Minimal Inhibitory Concentration of the Cyclodipeptides Testeda

		MIC (μg/mL)
ID	strain	L-Pro-L-Tyr (9)	D-Pro-L-Tyr (14)	L-Pro-L-Leu (13)	L-Pro-L-Val (11)
NCPPB 349	Pseudomonas caryophylli	15	800	500	-
ICMP3955	Pseudomonas syringae pv. panici	15	900	700	-
ICMP2706	Pseudomonassyringae pv. tabaci	15	800	500	-
B475	Pseudomonassyringae pv. syringae	15	800	600	-
ICMP6305	Pseudomonassyringae pv. japonica	15	800	600	-
PY79	Bacillus subtilis	20	35	15	-
QMB	Bacillus megaterium	20	30	30	-
DH5α	Escherichia coli	-	20	300	-
17-5-5	Colletotrichum truncatum	20	800	500	-

-: no activity.

In conclusion, in testing the antibacterial and antifungal activity, lipodepsipeptides showed growth inhibitory activity 56–60 times higher than that of dicylopeptides. Among the lipodepsipeptides, the nonapeptides such as WLIP, tested on phytopathogenic bacteria and fungus, showed only weaker fungicide activity against C. truncatum. In lipodepsipeptides having a longer peptide side chain, the presence of some amino acid residues of the lactone ring is important to increase the activity as was the effect on the activity of tolaasin D for the presence of l-Ile instead of l-Leu residue.
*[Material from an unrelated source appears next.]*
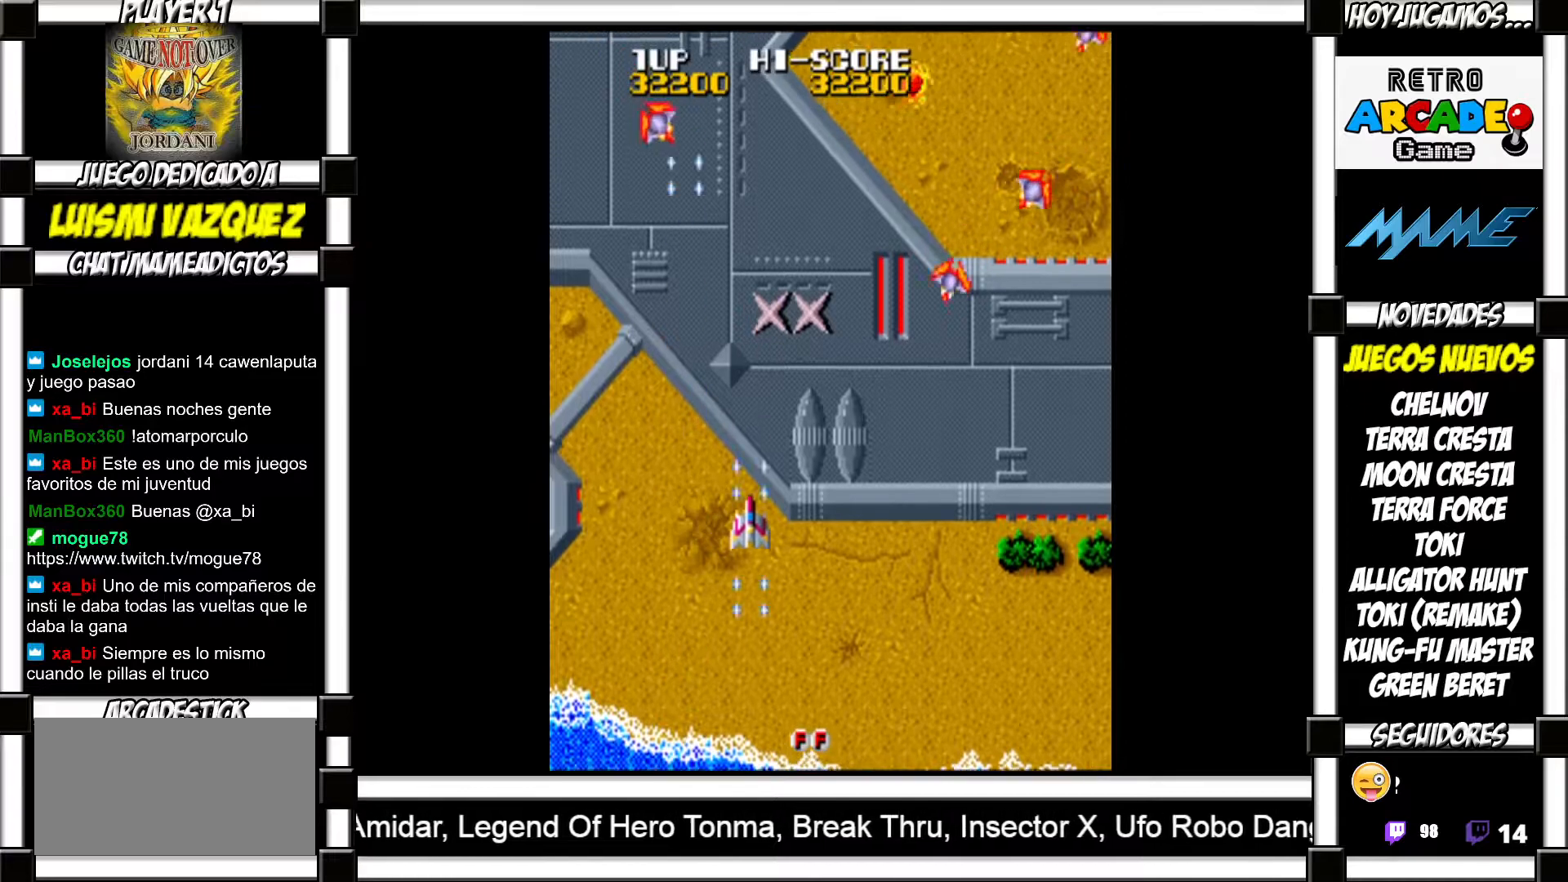
{"buttons": ["SQUARE"], "events": []}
The derivatization of their amino acid residues of both the macrocyclic lactone ring and linear peptide side chain weakly affects inhibitory activity. Finally, for tolaasin D, considering the possibility of its large-scale production using a fermenter, a suitable bioformulation could have a potential for practical application as a bacteriocide and fungicide in agriculture and in particular against the pathogens of important agrarian plants that have developed resistance to the common chemical pesticides.